▶ _Your instructions_
Please restate, word for word, the lines below that begin at the one with "Critical indicator 2, Area 7: 5 -> 3" and end at the one with "EP-ROM: 147 -> 161". Leave out all other lines.

▶ _Given entries_
+ + +

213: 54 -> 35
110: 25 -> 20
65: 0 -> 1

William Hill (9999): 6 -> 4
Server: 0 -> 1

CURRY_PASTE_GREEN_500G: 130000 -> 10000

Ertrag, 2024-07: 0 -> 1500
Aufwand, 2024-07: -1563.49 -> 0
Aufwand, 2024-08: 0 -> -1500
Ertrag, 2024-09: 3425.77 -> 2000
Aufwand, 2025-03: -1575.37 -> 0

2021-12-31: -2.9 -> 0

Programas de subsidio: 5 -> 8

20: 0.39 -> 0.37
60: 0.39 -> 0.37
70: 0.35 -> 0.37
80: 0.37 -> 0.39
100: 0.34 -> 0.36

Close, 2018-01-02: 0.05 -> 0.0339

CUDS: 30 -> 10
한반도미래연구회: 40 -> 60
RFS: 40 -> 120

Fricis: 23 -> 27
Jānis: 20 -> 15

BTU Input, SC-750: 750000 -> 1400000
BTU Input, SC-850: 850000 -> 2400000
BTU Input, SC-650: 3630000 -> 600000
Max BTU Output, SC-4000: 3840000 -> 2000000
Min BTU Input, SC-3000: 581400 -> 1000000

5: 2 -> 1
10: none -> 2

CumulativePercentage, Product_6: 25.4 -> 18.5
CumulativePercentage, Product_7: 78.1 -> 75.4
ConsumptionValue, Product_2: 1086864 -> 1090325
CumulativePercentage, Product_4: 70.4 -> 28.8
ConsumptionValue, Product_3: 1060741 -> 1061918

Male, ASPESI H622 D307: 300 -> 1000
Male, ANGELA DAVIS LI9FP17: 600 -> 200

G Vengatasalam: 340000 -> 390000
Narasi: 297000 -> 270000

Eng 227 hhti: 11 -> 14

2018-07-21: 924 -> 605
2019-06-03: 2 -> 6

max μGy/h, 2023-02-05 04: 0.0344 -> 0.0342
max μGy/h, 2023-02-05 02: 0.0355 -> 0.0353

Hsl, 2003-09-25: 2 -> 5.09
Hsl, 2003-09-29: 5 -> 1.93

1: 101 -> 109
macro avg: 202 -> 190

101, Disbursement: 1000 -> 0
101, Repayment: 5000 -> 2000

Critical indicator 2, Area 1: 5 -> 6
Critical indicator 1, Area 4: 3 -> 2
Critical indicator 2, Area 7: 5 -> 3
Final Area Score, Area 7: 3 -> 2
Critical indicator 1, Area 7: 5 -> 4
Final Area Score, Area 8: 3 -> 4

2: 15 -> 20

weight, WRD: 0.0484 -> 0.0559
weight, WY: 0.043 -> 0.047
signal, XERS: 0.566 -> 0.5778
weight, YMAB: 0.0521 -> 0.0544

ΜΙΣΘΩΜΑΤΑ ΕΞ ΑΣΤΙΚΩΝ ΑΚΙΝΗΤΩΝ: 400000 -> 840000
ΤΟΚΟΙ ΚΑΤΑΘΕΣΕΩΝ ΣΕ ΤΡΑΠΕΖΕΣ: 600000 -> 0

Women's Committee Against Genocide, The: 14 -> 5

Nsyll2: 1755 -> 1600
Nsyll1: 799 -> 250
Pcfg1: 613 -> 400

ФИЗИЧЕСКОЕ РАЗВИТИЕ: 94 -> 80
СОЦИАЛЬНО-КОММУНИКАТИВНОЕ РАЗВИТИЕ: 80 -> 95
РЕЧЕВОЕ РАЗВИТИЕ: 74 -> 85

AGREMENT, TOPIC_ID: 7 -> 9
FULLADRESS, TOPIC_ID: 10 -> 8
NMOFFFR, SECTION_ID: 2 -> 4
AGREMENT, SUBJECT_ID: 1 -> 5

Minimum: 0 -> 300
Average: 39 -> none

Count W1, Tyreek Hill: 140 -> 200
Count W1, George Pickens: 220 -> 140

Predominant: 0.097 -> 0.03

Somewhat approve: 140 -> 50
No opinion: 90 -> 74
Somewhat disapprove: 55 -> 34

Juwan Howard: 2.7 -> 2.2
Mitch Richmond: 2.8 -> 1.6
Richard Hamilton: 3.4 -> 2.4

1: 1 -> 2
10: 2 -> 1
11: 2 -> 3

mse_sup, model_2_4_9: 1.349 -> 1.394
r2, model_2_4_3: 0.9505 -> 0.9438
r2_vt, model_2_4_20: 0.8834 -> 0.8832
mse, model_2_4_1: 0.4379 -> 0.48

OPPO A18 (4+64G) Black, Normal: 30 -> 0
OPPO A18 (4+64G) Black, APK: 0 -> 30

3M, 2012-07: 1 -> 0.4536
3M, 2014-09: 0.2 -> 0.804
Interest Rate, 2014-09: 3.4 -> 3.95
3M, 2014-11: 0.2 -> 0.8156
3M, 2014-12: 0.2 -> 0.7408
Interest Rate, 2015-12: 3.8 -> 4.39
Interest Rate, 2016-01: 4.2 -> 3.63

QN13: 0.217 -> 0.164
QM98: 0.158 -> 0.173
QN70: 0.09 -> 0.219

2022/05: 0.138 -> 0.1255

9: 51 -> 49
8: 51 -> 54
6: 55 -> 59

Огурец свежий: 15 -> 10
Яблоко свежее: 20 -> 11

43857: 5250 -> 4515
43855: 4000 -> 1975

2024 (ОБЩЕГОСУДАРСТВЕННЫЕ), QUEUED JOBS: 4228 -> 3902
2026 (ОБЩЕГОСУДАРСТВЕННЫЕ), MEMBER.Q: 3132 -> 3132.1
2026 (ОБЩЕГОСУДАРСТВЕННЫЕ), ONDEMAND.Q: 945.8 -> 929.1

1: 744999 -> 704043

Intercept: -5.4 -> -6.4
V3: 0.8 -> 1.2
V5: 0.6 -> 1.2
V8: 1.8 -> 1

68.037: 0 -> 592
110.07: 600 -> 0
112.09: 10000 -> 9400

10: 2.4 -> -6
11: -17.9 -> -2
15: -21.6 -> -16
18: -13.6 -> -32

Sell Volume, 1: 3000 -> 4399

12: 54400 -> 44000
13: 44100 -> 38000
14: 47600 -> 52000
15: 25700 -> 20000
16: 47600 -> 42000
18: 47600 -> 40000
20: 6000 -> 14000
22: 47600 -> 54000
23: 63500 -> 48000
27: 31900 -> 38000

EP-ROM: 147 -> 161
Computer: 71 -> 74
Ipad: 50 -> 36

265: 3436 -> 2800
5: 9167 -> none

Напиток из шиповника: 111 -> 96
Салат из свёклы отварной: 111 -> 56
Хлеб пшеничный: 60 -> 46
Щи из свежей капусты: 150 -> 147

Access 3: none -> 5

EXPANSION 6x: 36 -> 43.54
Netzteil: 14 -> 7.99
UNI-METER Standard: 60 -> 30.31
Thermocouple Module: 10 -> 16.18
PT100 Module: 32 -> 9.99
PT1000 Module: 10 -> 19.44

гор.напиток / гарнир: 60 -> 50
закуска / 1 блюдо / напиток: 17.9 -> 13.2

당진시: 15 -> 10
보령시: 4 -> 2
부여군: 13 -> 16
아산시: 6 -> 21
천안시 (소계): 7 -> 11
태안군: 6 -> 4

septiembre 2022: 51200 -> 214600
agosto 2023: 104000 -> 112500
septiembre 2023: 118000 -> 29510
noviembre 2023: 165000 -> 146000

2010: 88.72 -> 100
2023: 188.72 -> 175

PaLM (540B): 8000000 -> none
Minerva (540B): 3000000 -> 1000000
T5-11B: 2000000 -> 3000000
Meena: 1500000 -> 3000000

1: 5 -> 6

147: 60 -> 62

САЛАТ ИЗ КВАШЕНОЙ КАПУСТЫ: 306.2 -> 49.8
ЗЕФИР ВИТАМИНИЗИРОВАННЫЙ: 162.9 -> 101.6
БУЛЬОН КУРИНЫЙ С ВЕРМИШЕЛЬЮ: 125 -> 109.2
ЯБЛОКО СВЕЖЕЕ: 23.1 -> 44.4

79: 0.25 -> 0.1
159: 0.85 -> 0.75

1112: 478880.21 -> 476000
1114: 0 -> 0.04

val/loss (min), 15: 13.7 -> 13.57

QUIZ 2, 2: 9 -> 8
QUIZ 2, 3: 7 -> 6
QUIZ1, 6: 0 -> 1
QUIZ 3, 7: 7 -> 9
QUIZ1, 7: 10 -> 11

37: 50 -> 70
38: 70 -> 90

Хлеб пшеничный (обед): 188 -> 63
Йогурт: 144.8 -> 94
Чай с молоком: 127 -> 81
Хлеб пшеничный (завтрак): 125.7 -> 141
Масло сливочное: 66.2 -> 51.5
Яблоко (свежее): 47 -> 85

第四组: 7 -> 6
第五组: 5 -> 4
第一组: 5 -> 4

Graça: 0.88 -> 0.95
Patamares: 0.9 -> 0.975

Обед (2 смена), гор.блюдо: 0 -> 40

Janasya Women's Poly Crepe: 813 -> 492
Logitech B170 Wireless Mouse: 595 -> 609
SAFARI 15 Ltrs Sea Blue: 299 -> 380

+ + +

▶ _Answer for the task_
Critical indicator 2, Area 7: 5 -> 3
Final Area Score, Area 7: 3 -> 2
Critical indicator 1, Area 7: 5 -> 4
Final Area Score, Area 8: 3 -> 4

2: 15 -> 20

weight, WRD: 0.0484 -> 0.0559
weight, WY: 0.043 -> 0.047
signal, XERS: 0.566 -> 0.5778
weight, YMAB: 0.0521 -> 0.0544

ΜΙΣΘΩΜΑΤΑ ΕΞ ΑΣΤΙΚΩΝ ΑΚΙΝΗΤΩΝ: 400000 -> 840000
ΤΟΚΟΙ ΚΑΤΑΘΕΣΕΩΝ ΣΕ ΤΡΑΠΕΖΕΣ: 600000 -> 0

Women's Committee Against Genocide, The: 14 -> 5

Nsyll2: 1755 -> 1600
Nsyll1: 799 -> 250
Pcfg1: 613 -> 400

ФИЗИЧЕСКОЕ РАЗВИТИЕ: 94 -> 80
СОЦИАЛЬНО-КОММУНИКАТИВНОЕ РАЗВИТИЕ: 80 -> 95
РЕЧЕВОЕ РАЗВИТИЕ: 74 -> 85

AGREMENT, TOPIC_ID: 7 -> 9
FULLADRESS, TOPIC_ID: 10 -> 8
NMOFFFR, SECTION_ID: 2 -> 4
AGREMENT, SUBJECT_ID: 1 -> 5

Minimum: 0 -> 300
Average: 39 -> none

Count W1, Tyreek Hill: 140 -> 200
Count W1, George Pickens: 220 -> 140

Predominant: 0.097 -> 0.03

Somewhat approve: 140 -> 50
No opinion: 90 -> 74
Somewhat disapprove: 55 -> 34

Juwan Howard: 2.7 -> 2.2
Mitch Richmond: 2.8 -> 1.6
Richard Hamilton: 3.4 -> 2.4

1: 1 -> 2
10: 2 -> 1
11: 2 -> 3

mse_sup, model_2_4_9: 1.349 -> 1.394
r2, model_2_4_3: 0.9505 -> 0.9438
r2_vt, model_2_4_20: 0.8834 -> 0.8832
mse, model_2_4_1: 0.4379 -> 0.48

OPPO A18 (4+64G) Black, Normal: 30 -> 0
OPPO A18 (4+64G) Black, APK: 0 -> 30

3M, 2012-07: 1 -> 0.4536
3M, 2014-09: 0.2 -> 0.804
Interest Rate, 2014-09: 3.4 -> 3.95
3M, 2014-11: 0.2 -> 0.8156
3M, 2014-12: 0.2 -> 0.7408
Interest Rate, 2015-12: 3.8 -> 4.39
Interest Rate, 2016-01: 4.2 -> 3.63

QN13: 0.217 -> 0.164
QM98: 0.158 -> 0.173
QN70: 0.09 -> 0.219

2022/05: 0.138 -> 0.1255

9: 51 -> 49
8: 51 -> 54
6: 55 -> 59

Огурец свежий: 15 -> 10
Яблоко свежее: 20 -> 11

43857: 5250 -> 4515
43855: 4000 -> 1975

2024 (ОБЩЕГОСУДАРСТВЕННЫЕ), QUEUED JOBS: 4228 -> 3902
2026 (ОБЩЕГОСУДАРСТВЕННЫЕ), MEMBER.Q: 3132 -> 3132.1
2026 (ОБЩЕГОСУДАРСТВЕННЫЕ), ONDEMAND.Q: 945.8 -> 929.1

1: 744999 -> 704043

Intercept: -5.4 -> -6.4
V3: 0.8 -> 1.2
V5: 0.6 -> 1.2
V8: 1.8 -> 1

68.037: 0 -> 592
110.07: 600 -> 0
112.09: 10000 -> 9400

10: 2.4 -> -6
11: -17.9 -> -2
15: -21.6 -> -16
18: -13.6 -> -32

Sell Volume, 1: 3000 -> 4399

12: 54400 -> 44000
13: 44100 -> 38000
14: 47600 -> 52000
15: 25700 -> 20000
16: 47600 -> 42000
18: 47600 -> 40000
20: 6000 -> 14000
22: 47600 -> 54000
23: 63500 -> 48000
27: 31900 -> 38000

EP-ROM: 147 -> 161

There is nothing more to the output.